(Source texts of formatted documents)

•••••

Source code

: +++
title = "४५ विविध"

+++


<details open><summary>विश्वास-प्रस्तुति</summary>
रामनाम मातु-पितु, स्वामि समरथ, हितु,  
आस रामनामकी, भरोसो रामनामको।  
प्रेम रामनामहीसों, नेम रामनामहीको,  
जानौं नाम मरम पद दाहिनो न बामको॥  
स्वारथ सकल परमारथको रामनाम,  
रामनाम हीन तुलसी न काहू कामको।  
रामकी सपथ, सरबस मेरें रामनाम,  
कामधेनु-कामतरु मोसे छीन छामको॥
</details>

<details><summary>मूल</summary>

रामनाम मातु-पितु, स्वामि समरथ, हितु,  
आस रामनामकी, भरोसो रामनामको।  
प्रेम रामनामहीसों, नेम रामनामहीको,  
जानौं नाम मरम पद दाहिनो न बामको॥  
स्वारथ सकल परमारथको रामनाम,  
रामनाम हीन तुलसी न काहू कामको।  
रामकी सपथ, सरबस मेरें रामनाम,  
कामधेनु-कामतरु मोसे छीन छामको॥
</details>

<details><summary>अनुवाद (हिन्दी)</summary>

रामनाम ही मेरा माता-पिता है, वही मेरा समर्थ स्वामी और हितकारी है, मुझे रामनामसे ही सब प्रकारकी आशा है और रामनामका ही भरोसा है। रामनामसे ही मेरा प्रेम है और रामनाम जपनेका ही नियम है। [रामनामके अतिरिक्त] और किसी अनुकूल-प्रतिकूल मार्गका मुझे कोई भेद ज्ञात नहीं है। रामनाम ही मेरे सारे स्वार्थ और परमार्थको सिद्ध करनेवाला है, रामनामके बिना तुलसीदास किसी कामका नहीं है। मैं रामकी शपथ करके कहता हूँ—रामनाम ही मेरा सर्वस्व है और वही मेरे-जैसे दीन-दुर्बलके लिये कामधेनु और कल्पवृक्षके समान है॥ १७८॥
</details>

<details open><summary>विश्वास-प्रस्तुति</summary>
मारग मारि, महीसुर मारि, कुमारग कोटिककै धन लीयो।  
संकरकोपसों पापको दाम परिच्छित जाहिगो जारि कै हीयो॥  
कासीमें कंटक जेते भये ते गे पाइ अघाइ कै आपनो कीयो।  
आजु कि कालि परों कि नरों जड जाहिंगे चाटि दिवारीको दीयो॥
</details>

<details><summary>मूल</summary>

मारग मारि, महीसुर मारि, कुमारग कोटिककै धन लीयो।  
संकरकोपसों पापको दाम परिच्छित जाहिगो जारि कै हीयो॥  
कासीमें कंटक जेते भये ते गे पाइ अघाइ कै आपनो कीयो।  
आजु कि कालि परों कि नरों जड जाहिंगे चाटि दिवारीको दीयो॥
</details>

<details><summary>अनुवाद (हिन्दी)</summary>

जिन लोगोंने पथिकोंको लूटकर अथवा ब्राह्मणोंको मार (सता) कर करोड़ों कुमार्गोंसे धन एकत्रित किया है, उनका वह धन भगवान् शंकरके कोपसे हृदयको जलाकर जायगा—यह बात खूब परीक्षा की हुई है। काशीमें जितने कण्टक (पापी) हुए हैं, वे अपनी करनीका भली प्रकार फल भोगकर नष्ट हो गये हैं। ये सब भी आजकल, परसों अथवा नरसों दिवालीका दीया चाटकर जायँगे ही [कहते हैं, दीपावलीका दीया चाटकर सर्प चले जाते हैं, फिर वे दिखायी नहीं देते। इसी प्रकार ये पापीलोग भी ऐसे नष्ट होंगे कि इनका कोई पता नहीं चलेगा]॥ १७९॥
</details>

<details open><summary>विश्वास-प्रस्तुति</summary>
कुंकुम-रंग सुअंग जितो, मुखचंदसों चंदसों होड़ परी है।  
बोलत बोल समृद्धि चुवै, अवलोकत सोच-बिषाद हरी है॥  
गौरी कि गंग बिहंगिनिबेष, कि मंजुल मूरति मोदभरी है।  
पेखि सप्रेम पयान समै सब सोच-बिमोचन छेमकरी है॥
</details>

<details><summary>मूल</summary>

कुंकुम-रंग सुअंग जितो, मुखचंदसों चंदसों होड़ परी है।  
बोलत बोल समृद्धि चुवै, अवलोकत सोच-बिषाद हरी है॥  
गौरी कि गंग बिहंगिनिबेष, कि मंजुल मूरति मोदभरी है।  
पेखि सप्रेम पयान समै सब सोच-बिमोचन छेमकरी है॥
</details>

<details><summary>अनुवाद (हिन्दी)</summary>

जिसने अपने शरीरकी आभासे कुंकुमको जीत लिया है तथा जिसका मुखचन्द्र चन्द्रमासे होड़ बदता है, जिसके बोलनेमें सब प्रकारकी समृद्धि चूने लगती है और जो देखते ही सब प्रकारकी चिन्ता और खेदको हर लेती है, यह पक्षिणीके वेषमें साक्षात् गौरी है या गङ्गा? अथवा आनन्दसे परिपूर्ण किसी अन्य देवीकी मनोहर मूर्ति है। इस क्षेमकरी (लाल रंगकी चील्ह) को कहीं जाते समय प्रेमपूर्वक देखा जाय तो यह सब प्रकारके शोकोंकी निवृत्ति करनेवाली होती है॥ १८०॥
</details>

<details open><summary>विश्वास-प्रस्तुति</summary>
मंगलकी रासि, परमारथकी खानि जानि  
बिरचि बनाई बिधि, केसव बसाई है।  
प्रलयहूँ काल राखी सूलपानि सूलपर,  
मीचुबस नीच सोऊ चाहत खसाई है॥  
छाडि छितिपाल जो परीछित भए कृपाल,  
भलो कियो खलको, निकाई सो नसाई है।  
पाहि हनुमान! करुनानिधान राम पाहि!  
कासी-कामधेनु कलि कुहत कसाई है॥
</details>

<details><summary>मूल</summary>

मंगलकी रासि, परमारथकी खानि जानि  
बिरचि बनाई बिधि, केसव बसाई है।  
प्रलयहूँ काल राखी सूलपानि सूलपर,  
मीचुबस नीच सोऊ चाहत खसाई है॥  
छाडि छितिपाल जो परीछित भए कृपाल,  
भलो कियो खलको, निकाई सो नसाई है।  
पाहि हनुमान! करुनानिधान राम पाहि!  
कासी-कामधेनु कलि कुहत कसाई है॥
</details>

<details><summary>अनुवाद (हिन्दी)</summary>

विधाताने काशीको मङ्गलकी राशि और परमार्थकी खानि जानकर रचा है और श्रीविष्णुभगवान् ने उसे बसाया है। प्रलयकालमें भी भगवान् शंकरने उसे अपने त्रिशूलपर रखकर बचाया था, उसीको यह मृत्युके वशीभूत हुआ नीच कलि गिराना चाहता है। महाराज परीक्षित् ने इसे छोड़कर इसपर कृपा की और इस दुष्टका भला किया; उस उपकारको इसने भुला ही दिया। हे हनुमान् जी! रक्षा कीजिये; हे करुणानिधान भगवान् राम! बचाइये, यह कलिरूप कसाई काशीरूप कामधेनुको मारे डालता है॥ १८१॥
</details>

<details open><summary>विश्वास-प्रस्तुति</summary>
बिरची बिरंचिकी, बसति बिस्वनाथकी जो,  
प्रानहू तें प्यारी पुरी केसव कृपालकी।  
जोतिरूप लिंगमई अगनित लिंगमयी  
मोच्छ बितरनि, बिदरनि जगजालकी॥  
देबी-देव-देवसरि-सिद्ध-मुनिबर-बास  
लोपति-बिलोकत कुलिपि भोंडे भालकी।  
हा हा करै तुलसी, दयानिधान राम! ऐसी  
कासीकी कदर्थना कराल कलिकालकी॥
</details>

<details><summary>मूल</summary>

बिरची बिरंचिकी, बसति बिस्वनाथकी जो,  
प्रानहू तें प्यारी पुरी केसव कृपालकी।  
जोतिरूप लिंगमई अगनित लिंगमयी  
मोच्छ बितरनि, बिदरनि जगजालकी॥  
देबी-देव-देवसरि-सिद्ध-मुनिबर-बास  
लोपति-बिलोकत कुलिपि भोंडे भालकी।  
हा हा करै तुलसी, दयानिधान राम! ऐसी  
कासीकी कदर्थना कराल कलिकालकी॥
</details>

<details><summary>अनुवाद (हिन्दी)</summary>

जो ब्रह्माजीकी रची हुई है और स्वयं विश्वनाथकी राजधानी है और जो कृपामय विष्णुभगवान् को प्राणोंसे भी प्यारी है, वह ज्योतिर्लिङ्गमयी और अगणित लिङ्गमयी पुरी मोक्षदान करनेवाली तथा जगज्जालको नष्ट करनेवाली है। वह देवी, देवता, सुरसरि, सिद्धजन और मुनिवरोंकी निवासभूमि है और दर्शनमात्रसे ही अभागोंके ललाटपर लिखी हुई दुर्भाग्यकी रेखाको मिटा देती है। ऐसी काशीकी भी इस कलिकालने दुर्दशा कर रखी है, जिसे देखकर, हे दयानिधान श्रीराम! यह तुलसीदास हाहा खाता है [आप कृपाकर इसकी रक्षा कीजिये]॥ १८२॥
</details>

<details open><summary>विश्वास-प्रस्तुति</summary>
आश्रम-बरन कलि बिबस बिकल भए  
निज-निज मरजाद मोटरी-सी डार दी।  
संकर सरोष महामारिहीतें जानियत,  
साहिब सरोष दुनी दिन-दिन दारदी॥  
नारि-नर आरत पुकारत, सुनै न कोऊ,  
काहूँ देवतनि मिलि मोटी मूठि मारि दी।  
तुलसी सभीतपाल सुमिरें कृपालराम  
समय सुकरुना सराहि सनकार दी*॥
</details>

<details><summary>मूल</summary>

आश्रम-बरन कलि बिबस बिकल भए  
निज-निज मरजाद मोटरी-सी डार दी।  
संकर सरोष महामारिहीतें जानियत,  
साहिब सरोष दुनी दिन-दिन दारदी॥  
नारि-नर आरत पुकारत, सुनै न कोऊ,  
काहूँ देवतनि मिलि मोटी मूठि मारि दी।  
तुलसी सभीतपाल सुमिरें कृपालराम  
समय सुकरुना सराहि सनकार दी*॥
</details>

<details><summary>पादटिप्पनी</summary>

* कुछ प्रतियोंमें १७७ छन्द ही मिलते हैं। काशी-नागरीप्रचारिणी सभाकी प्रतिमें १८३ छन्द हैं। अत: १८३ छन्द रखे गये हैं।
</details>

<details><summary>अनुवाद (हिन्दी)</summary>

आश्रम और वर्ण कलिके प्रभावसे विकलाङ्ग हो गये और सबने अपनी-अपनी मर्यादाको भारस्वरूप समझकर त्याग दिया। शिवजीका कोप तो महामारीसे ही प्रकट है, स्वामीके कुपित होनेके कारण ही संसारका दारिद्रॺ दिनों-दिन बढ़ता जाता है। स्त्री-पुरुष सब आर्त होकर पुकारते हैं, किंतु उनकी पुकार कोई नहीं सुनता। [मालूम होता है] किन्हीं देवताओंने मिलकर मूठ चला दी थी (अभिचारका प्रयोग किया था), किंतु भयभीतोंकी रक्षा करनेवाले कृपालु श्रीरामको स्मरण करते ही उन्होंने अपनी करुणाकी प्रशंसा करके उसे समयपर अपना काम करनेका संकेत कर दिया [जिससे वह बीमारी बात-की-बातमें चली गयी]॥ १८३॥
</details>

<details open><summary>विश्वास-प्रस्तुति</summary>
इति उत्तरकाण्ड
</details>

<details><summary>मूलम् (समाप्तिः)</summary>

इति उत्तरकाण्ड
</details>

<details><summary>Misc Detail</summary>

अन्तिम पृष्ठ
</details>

•••••

Problem: The answer consists of the line holding "<details><summary>मूलम् (समा" and every line after it up to the end of the records, word for word.

Result:
<details><summary>मूलम् (समाप्तिः)</summary>

इति उत्तरकाण्ड
</details>

<details><summary>Misc Detail</summary>

अन्तिम पृष्ठ
</details>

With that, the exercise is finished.